___ DATA LISTING
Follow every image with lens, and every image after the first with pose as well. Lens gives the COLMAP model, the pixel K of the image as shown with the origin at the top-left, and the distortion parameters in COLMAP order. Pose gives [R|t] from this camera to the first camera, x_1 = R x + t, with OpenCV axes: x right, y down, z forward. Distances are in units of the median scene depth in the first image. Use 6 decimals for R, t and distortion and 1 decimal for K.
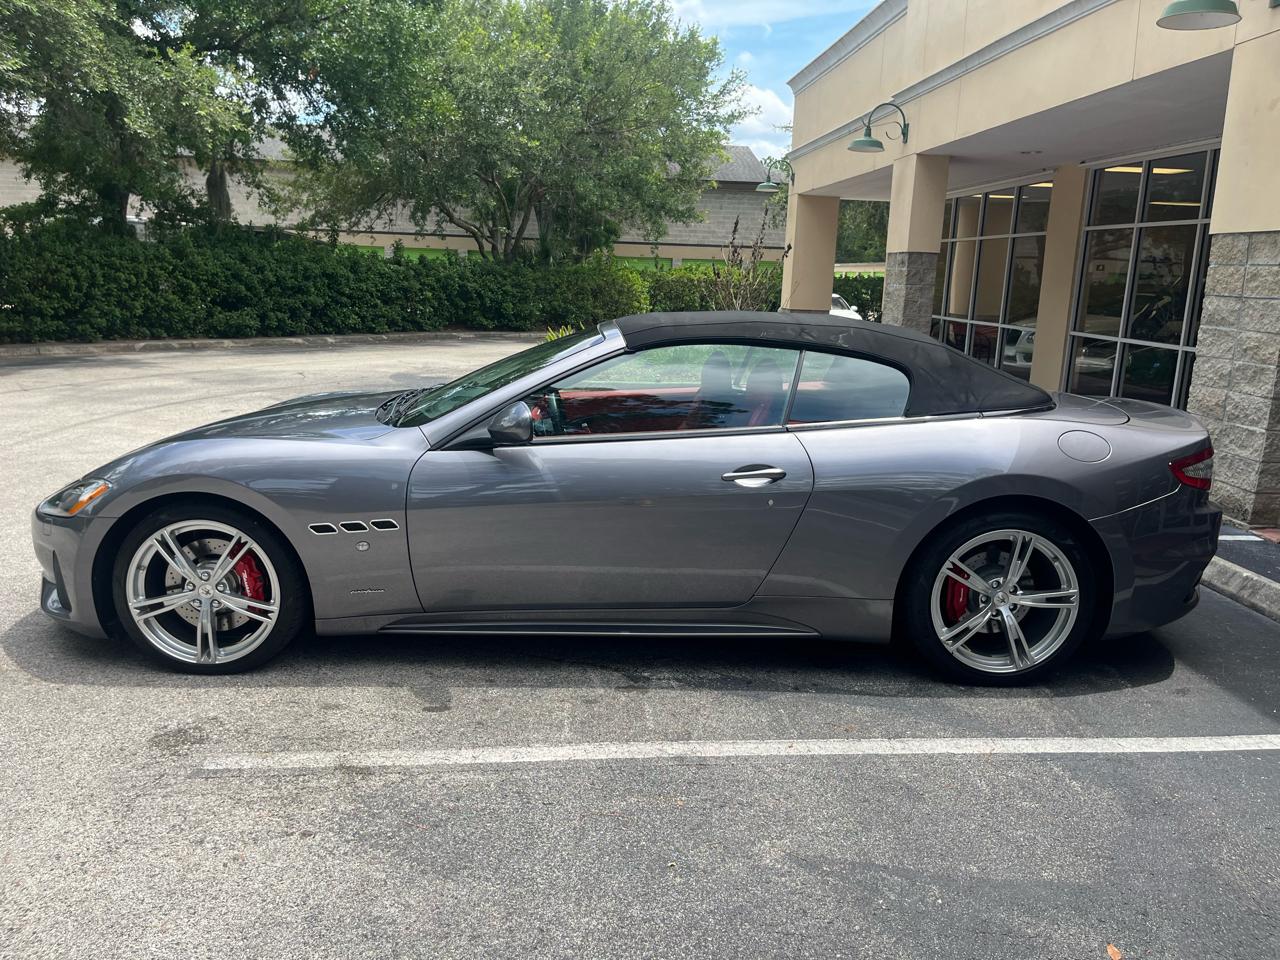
lens RADIAL K [[979.9, 0, 638.8], [0, 979.9, 468.1], [0, 0, 1]] dist [0.082914, -0.120894]
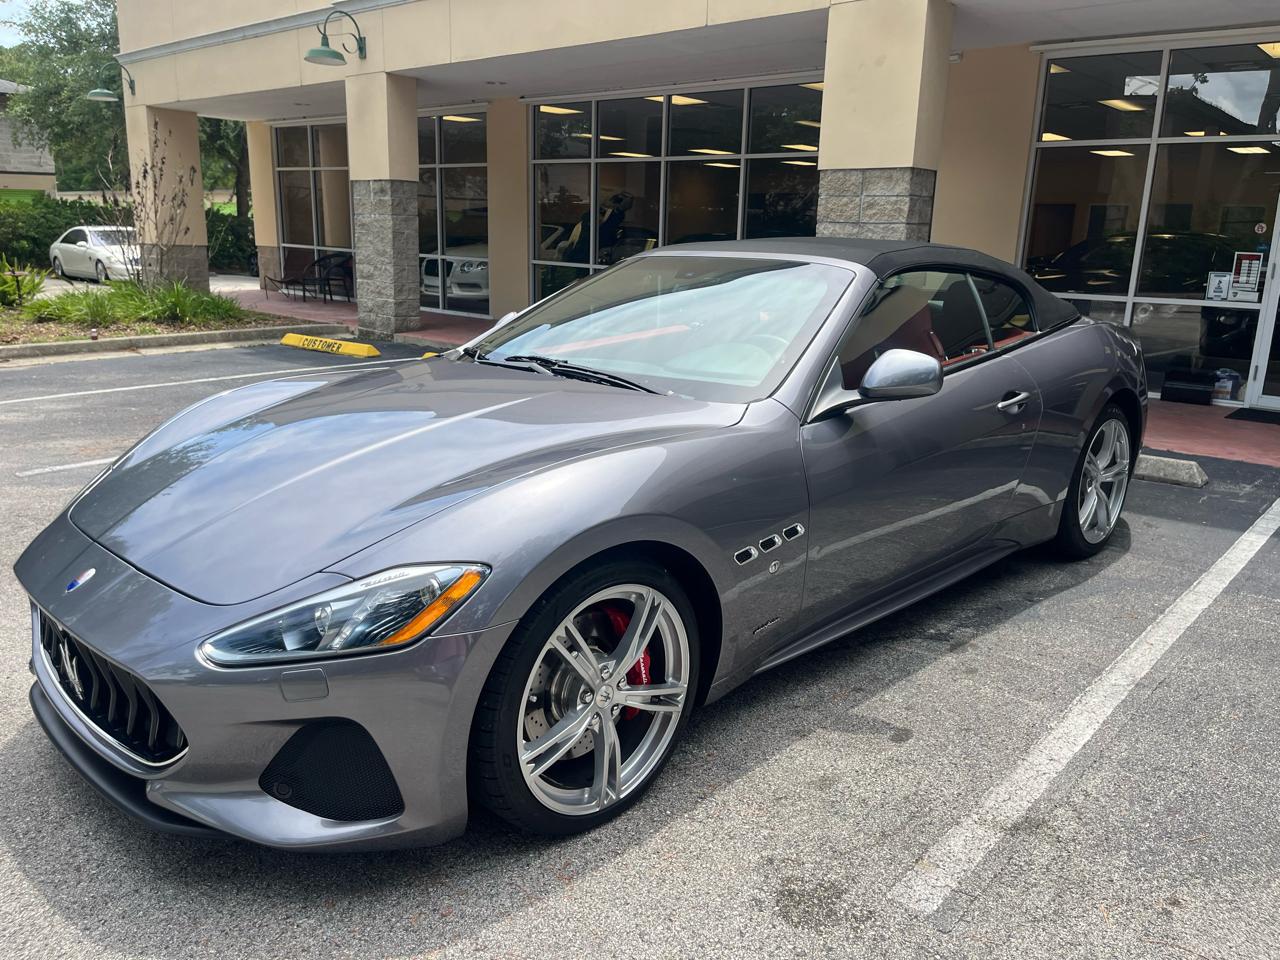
lens RADIAL K [[979.9, 0, 638.8], [0, 979.9, 468.1], [0, 0, 1]] dist [0.082914, -0.120894]
pose [[0.719723, -0.177098, 0.671294, -0.782783], [0.133237, 0.984179, 0.116793, -0.088128], [-0.681356, 0.005383, 0.731932, 0.493980]]
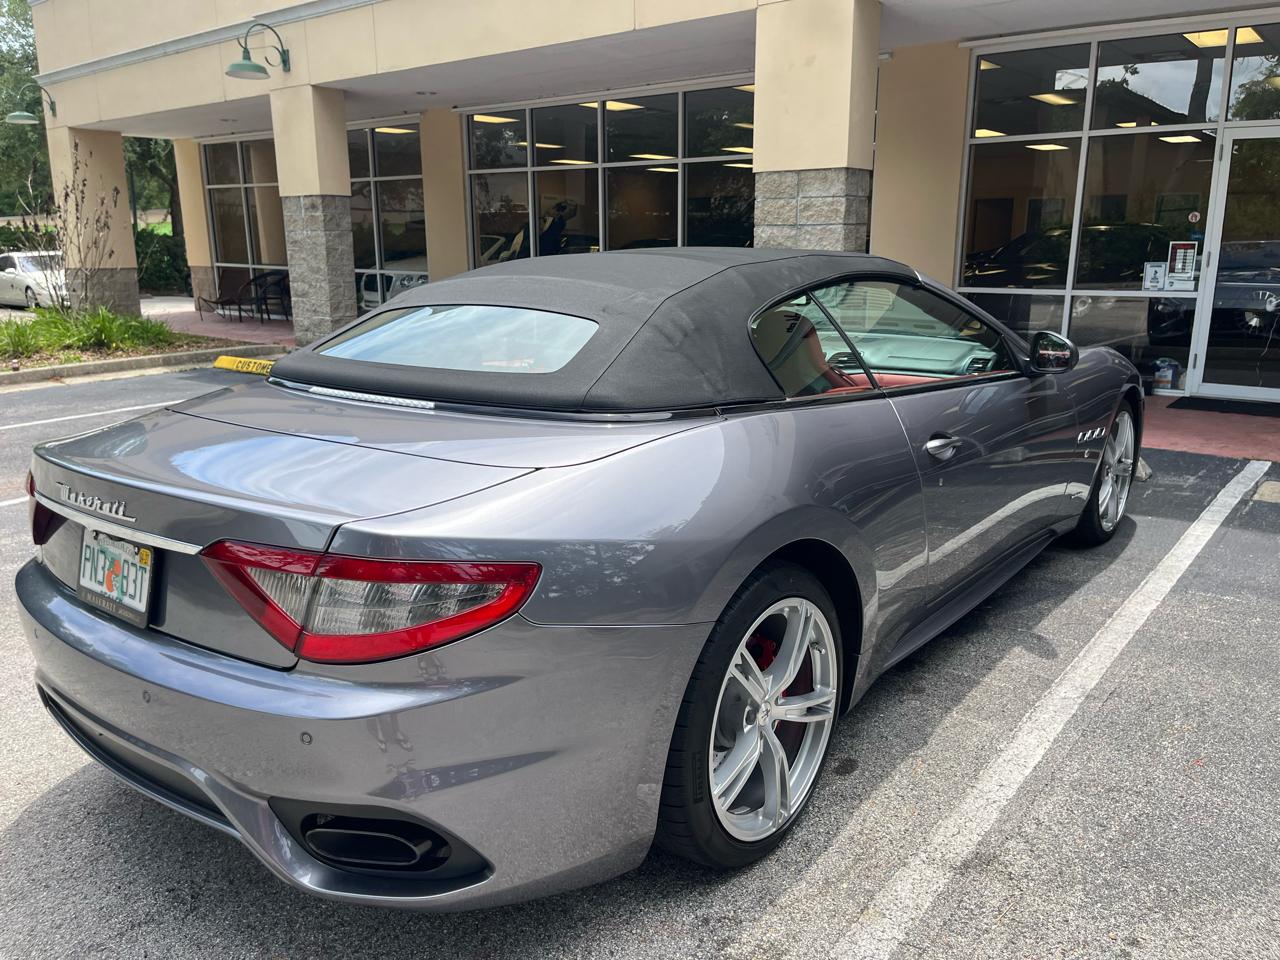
lens RADIAL K [[979.9, 0, 638.8], [0, 979.9, 468.1], [0, 0, 1]] dist [0.082914, -0.120894]
pose [[0.683335, -0.202789, 0.701377, -0.729933], [0.169679, 0.978459, 0.117588, -0.093473], [-0.710114, 0.038657, 0.703024, 0.505662]]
______
**EXERCISE DIRECTIONS**
Repeat every line of the material above verbatim, omitting the pictures.

**RESULT OF THIS EXERCISE**
Follow every image with lens, and every image after the first with pose as well. Lens gives the COLMAP model, the pixel K of the image as shown with the origin at the top-left, and the distortion parameters in COLMAP order. Pose gives [R|t] from this camera to the first camera, x_1 = R x + t, with OpenCV axes: x right, y down, z forward. Distances are in units of the median scene depth in the first image. Use 6 decimals for R, t and distortion and 1 decimal for K.
lens RADIAL K [[979.9, 0, 638.8], [0, 979.9, 468.1], [0, 0, 1]] dist [0.082914, -0.120894]
lens RADIAL K [[979.9, 0, 638.8], [0, 979.9, 468.1], [0, 0, 1]] dist [0.082914, -0.120894]
pose [[0.719723, -0.177098, 0.671294, -0.782783], [0.133237, 0.984179, 0.116793, -0.088128], [-0.681356, 0.005383, 0.731932, 0.493980]]
lens RADIAL K [[979.9, 0, 638.8], [0, 979.9, 468.1], [0, 0, 1]] dist [0.082914, -0.120894]
pose [[0.683335, -0.202789, 0.701377, -0.729933], [0.169679, 0.978459, 0.117588, -0.093473], [-0.710114, 0.038657, 0.703024, 0.505662]]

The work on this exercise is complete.